Guardrails and Constraints

Mandatory guardrails prevent AI from:

Bypassing security controls (Turnstile, rate limiting, input validation)
Weakening accessibility (keyboard nav, ARIA, color contrast)
Violating architecture boundaries (cross-layer imports, shared mutable state)
Introducing forbidden patterns (hard-coded secrets, unsanitized HTML, skipped tests)
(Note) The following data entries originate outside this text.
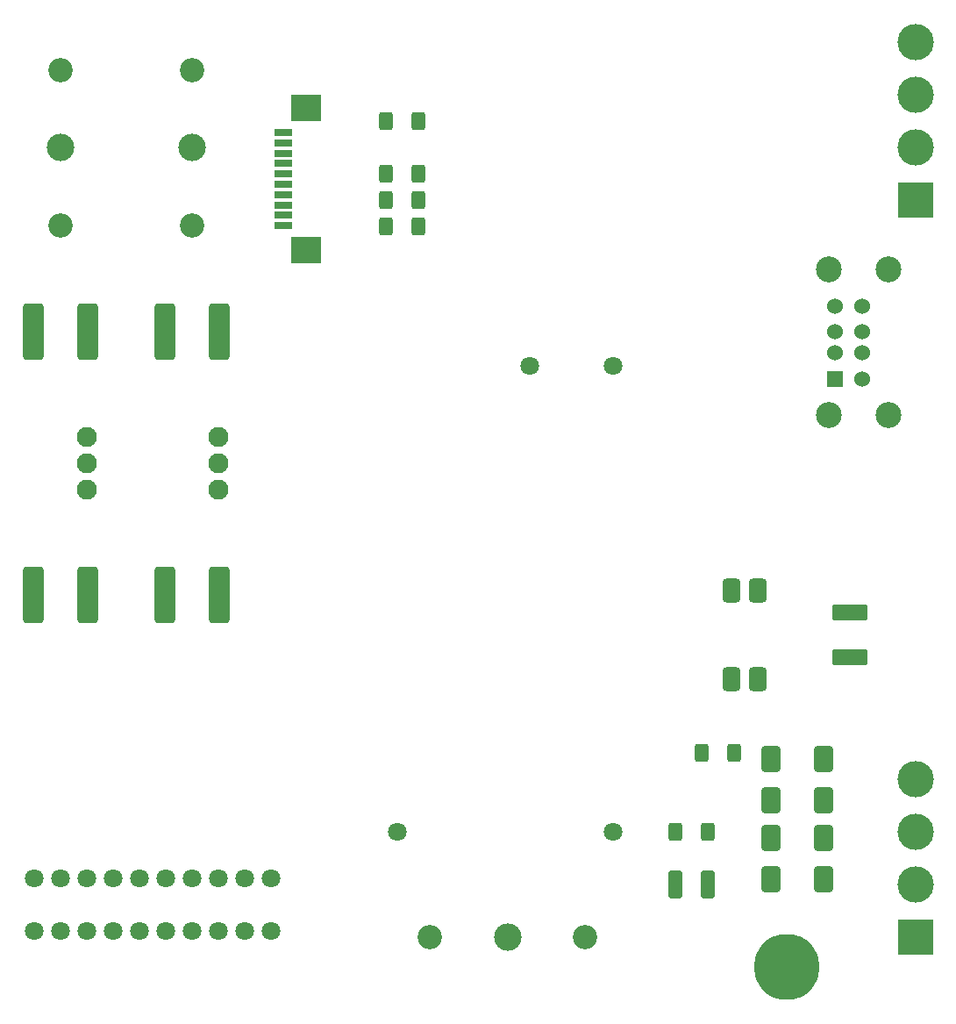
<source format=gbr>
%TF.GenerationSoftware,KiCad,Pcbnew,8.0.6-8.0.6-0~ubuntu24.04.1*%
%TF.CreationDate,2024-12-11T16:39:26+03:00*%
%TF.ProjectId,PM-PS,504d2d50-532e-46b6-9963-61645f706362,rev?*%
%TF.SameCoordinates,Original*%
%TF.FileFunction,Soldermask,Top*%
%TF.FilePolarity,Negative*%
%FSLAX46Y46*%
G04 Gerber Fmt 4.6, Leading zero omitted, Abs format (unit mm)*
G04 Created by KiCad (PCBNEW 8.0.6-8.0.6-0~ubuntu24.04.1) date 2024-12-11 16:39:26*
%MOMM*%
%LPD*%
G01*
G04 APERTURE LIST*
G04 Aperture macros list*
%AMRoundRect*
0 Rectangle with rounded corners*
0 $1 Rounding radius*
0 $2 $3 $4 $5 $6 $7 $8 $9 X,Y pos of 4 corners*
0 Add a 4 corners polygon primitive as box body*
4,1,4,$2,$3,$4,$5,$6,$7,$8,$9,$2,$3,0*
0 Add four circle primitives for the rounded corners*
1,1,$1+$1,$2,$3*
1,1,$1+$1,$4,$5*
1,1,$1+$1,$6,$7*
1,1,$1+$1,$8,$9*
0 Add four rect primitives between the rounded corners*
20,1,$1+$1,$2,$3,$4,$5,0*
20,1,$1+$1,$4,$5,$6,$7,0*
20,1,$1+$1,$6,$7,$8,$9,0*
20,1,$1+$1,$8,$9,$2,$3,0*%
G04 Aperture macros list end*
%ADD10C,1.800000*%
%ADD11RoundRect,0.250000X0.400000X0.625000X-0.400000X0.625000X-0.400000X-0.625000X0.400000X-0.625000X0*%
%ADD12RoundRect,0.250000X-0.650000X1.000000X-0.650000X-1.000000X0.650000X-1.000000X0.650000X1.000000X0*%
%ADD13C,1.950000*%
%ADD14RoundRect,0.250000X-0.412500X-1.100000X0.412500X-1.100000X0.412500X1.100000X-0.412500X1.100000X0*%
%ADD15R,3.500000X3.500000*%
%ADD16C,3.500000*%
%ADD17C,1.803400*%
%ADD18RoundRect,0.249999X-0.737501X-2.450001X0.737501X-2.450001X0.737501X2.450001X-0.737501X2.450001X0*%
%ADD19RoundRect,0.249999X0.737501X2.450001X-0.737501X2.450001X-0.737501X-2.450001X0.737501X-2.450001X0*%
%ADD20C,2.650000*%
%ADD21C,2.350000*%
%ADD22RoundRect,0.250000X-0.400000X-0.625000X0.400000X-0.625000X0.400000X0.625000X-0.400000X0.625000X0*%
%ADD23RoundRect,0.250000X1.450000X-0.537500X1.450000X0.537500X-1.450000X0.537500X-1.450000X-0.537500X0*%
%ADD24C,2.500000*%
%ADD25R,1.524000X1.524000*%
%ADD26C,1.524000*%
%ADD27R,1.803400X0.635000*%
%ADD28R,2.997200X2.590800*%
%ADD29RoundRect,0.443500X0.443500X-0.723500X0.443500X0.723500X-0.443500X0.723500X-0.443500X-0.723500X0*%
%ADD30O,6.350000X6.350000*%
G04 APERTURE END LIST*
D10*
%TO.C,XG1*%
X-40640000Y-37465000D03*
X-40640000Y-42545000D03*
X-38100000Y-37465000D03*
X-38100000Y-42545000D03*
X-35560000Y-37465000D03*
X-33020000Y-37465000D03*
X-30480000Y-37465000D03*
X-30480000Y-42545000D03*
X-27940000Y-37465000D03*
X-27940000Y-42545000D03*
X-25400000Y-37465000D03*
X-25400000Y-42545000D03*
X-22860000Y-37465000D03*
X-20320000Y-37465000D03*
X-17780000Y-37465000D03*
X-17780000Y-42545000D03*
X-35560000Y-42545000D03*
X-33020000Y-42545000D03*
X-22860000Y-42545000D03*
X-20320000Y-42545000D03*
%TD*%
D11*
%TO.C,R5*%
X-3530000Y35560000D03*
X-6630000Y35560000D03*
%TD*%
D12*
%TO.C,D2*%
X30480000Y-25940000D03*
X30480000Y-29940000D03*
%TD*%
D13*
%TO.C,J8*%
X-22860000Y5080000D03*
X-22860000Y2540000D03*
X-22860000Y0D03*
%TD*%
D14*
%TO.C,C5*%
X21297500Y-38100000D03*
X24422500Y-38100000D03*
%TD*%
D15*
%TO.C,J2*%
X44450000Y27940000D03*
D16*
X44450000Y33020000D03*
X44450000Y38100000D03*
X44450000Y43180000D03*
%TD*%
D17*
%TO.C,U1*%
X15240000Y11980000D03*
X7240001Y11980000D03*
X-5559999Y-33020012D03*
X15240000Y-33020012D03*
%TD*%
D15*
%TO.C,J1*%
X44450000Y-43180000D03*
D16*
X44450000Y-38100000D03*
X44450000Y-33020000D03*
X44450000Y-27940000D03*
%TD*%
D18*
%TO.C,C3*%
X-28037500Y15240000D03*
X-22762500Y15240000D03*
%TD*%
D19*
%TO.C,C4*%
X-35462500Y-10160000D03*
X-40737500Y-10160000D03*
%TD*%
D20*
%TO.C,U6*%
X-25400000Y33020000D03*
D21*
X-25400000Y40520000D03*
X-25400000Y25520000D03*
%TD*%
D22*
%TO.C,R1*%
X21310000Y-33020000D03*
X24410000Y-33020000D03*
%TD*%
%TO.C,R2*%
X23850000Y-25400000D03*
X26950000Y-25400000D03*
%TD*%
D12*
%TO.C,D1*%
X30480000Y-33560000D03*
X30480000Y-37560000D03*
%TD*%
D23*
%TO.C,C1*%
X38100000Y-16107500D03*
X38100000Y-11832500D03*
%TD*%
D20*
%TO.C,U4*%
X5080000Y-43180000D03*
D21*
X12580000Y-43180000D03*
X-2420000Y-43180000D03*
%TD*%
D12*
%TO.C,D3*%
X35560000Y-33560000D03*
X35560000Y-37560000D03*
%TD*%
D11*
%TO.C,R3*%
X-3530000Y25400000D03*
X-6630000Y25400000D03*
%TD*%
D24*
%TO.C,J11*%
X36072500Y7190000D03*
X41862500Y7190000D03*
X36072500Y21290000D03*
X41862500Y21290000D03*
D25*
X36642500Y10740000D03*
D26*
X36642500Y13240000D03*
X36642500Y15240000D03*
X36642500Y17740000D03*
X39342500Y10740000D03*
X39342500Y13240000D03*
X39342500Y15240000D03*
X39342500Y17740000D03*
%TD*%
D18*
%TO.C,C6*%
X-28037500Y-10160000D03*
X-22762500Y-10160000D03*
%TD*%
D27*
%TO.C,J3*%
X-16556000Y25500009D03*
X-16556000Y26500007D03*
X-16556000Y27500005D03*
X-16556000Y28500003D03*
X-16556000Y29500001D03*
X-16556000Y30499999D03*
X-16556000Y31499997D03*
X-16556000Y32499995D03*
X-16556000Y33499993D03*
X-16556000Y34499991D03*
D28*
X-14385999Y23149998D03*
X-14385999Y36850002D03*
%TD*%
D20*
%TO.C,U2*%
X-38100000Y33020000D03*
D21*
X-38100000Y40520000D03*
X-38100000Y25520000D03*
%TD*%
D29*
%TO.C,U5*%
X26670000Y-18260000D03*
X29210000Y-18260000D03*
X29210000Y-9680000D03*
X26670000Y-9680000D03*
%TD*%
D12*
%TO.C,D4*%
X35560000Y-25940000D03*
X35560000Y-29940000D03*
%TD*%
D30*
%TO.C,PE1*%
X32000000Y-46000000D03*
%TD*%
D19*
%TO.C,C2*%
X-35462500Y15240000D03*
X-40737500Y15240000D03*
%TD*%
D13*
%TO.C,J4*%
X-35560000Y5080000D03*
X-35560000Y2540000D03*
X-35560000Y0D03*
%TD*%
D11*
%TO.C,R4*%
X-3530000Y30480000D03*
X-6630000Y30480000D03*
%TD*%
%TO.C,R6*%
X-3530000Y27940000D03*
X-6630000Y27940000D03*
%TD*%
M02*

</source>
Quality gates that all changes must pass:

Linting (pnpm lint) and formatting (Prettier)
Type checking (pnpm typecheck) in strict mode
Unit tests with 90% line coverage
E2E tests for user-facing changes
Accessibility audit
Security scanning (CodeQL, npm audit)
Lighthouse performance ≥90, accessibility ≥90, SEO ≥95

See AI Guardrails for complete constraints.

Review Process

All PRs (AI or human) follow the same review workflow:

Self-Review — Author validates changes against Review Checklist
CI Validation — Automated checks must pass (see .github/workflows/)
Human Review — Architectural and security review (required for sensitive changes)
Merge Decision — Auto-merge eligible for safe changes, manual approval otherwise

Auto-merge eligible (with copilot-automerge label):

Documentation-only changes
Dependency updates (Dependabot)
Test updates without behavior changes
Formatting/linting fixes

Requires manual review:

Security-related changes (API routes, auth, validation)
Architecture changes (boundaries, patterns)
Breaking changes
New dependencies

Escalation Path

When things go wrong:

CI Failure — Review logs, fix locally, re-run checks, push fixes
Security Vulnerability — Stop immediately, review Security Policy, fix vulnerability, re-scan
Accessibility Regression — Review Accessibility Guidelines, test with keyboard/screen reader, fix
Architecture Violation — Review sdd.yaml and ARCHITECTURE.md, refactor to align, get human approval

Emergency stop conditions:

High/critical security vulnerabilities
Production errors spike
Severe accessibility breakage
Data loss or corruption
Secrets exposed in commits

Escalation contacts:

Repository owner: @vicenteopaso
Security issues: GitHub Security Advisories (private reporting)

Governance Documentation

AI Guardrails — Constraints and quality gates for AI development
Forbidden Patterns — Anti-patterns and prohibited changes
Review Checklist — Pre-merge validation checklist

Future Considerations

This documentation-first approach scales well:

Team Growth — New team members can onboard quickly
AI Evolution — As AI tools improve, richer context yields better results
Knowledge Preservation — Institutional knowledge is captured, not lost
Compliance — Standards can be audited and verified
Tooling — Documentation can drive automated tooling and checks

Issue Templates and Community Feedback

The repository uses structured issue templates to facilitate bug reports, feature requests, and documentation improvements:

Bug Reports — Structured form for reporting functional issues with browser/device context
Feature Requests — Template for proposing enhancements with use case and priority assessment
Documentation Issues — Form for reporting documentation gaps or improvements

Issue templates ensure consistency, capture necessary context, and integrate with CI/CD workflows through automatic labeling. Security vulnerabilities should be reported privately through GitHub Security Advisories rather than public issues.

See .github/ISSUE_TEMPLATE/ for template definitions and usage guidelines.

Last Updated

This technical governance documentation was last reviewed and updated on December 13, 2024.